▸ Instructions to follow
From the first line of the data through the line containing "histopathology image of", return each line exactly.

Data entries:
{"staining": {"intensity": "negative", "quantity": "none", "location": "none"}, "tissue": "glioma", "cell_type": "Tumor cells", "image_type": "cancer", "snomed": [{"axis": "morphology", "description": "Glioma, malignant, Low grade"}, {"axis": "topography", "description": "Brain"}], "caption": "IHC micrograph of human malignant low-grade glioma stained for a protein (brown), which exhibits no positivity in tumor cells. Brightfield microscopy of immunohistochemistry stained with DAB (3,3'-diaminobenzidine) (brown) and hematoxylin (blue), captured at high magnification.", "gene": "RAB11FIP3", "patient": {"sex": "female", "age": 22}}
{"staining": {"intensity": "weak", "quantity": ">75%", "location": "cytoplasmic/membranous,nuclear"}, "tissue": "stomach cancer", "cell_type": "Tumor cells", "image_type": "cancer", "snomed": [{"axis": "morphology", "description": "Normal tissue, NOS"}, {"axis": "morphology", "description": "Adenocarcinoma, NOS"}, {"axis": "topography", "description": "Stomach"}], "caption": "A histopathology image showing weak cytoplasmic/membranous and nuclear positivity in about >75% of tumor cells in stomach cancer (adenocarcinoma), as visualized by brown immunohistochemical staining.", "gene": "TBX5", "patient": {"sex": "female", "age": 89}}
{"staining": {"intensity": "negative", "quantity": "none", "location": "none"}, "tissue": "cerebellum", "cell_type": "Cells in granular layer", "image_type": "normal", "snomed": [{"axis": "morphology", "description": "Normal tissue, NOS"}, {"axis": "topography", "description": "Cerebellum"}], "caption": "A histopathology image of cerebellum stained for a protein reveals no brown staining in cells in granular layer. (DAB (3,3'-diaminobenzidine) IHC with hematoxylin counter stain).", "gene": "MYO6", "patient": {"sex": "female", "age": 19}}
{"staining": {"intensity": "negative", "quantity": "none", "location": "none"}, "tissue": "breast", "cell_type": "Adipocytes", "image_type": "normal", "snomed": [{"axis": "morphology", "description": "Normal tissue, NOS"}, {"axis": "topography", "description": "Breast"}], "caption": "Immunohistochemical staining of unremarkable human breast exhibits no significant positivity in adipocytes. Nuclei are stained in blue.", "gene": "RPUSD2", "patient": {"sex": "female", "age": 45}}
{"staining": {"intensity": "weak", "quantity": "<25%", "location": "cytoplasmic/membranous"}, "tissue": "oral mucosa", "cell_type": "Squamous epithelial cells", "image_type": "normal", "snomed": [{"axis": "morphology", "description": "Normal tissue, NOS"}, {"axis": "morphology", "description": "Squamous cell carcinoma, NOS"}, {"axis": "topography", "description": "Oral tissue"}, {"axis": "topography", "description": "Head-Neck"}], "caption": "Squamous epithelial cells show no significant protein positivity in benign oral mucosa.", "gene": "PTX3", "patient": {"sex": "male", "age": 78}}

▸ Answer to this task
{"staining": {"intensity": "negative", "quantity": "none", "location": "none"}, "tissue": "glioma", "cell_type": "Tumor cells", "image_type": "cancer", "snomed": [{"axis": "morphology", "description": "Glioma, malignant, Low grade"}, {"axis": "topography", "description": "Brain"}], "caption": "IHC micrograph of human malignant low-grade glioma stained for a protein (brown), which exhibits no positivity in tumor cells. Brightfield microscopy of immunohistochemistry stained with DAB (3,3'-diaminobenzidine) (brown) and hematoxylin (blue), captured at high magnification.", "gene": "RAB11FIP3", "patient": {"sex": "female", "age": 22}}
{"staining": {"intensity": "weak", "quantity": ">75%", "location": "cytoplasmic/membranous,nuclear"}, "tissue": "stomach cancer", "cell_type": "Tumor cells", "image_type": "cancer", "snomed": [{"axis": "morphology", "description": "Normal tissue, NOS"}, {"axis": "morphology", "description": "Adenocarcinoma, NOS"}, {"axis": "topography", "description": "Stomach"}], "caption": "A histopathology image showing weak cytoplasmic/membranous and nuclear positivity in about >75% of tumor cells in stomach cancer (adenocarcinoma), as visualized by brown immunohistochemical staining.", "gene": "TBX5", "patient": {"sex": "female", "age": 89}}
{"staining": {"intensity": "negative", "quantity": "none", "location": "none"}, "tissue": "cerebellum", "cell_type": "Cells in granular layer", "image_type": "normal", "snomed": [{"axis": "morphology", "description": "Normal tissue, NOS"}, {"axis": "topography", "description": "Cerebellum"}], "caption": "A histopathology image of cerebellum stained for a protein reveals no brown staining in cells in granular layer. (DAB (3,3'-diaminobenzidine) IHC with hematoxylin counter stain).", "gene": "MYO6", "patient": {"sex": "female", "age": 19}}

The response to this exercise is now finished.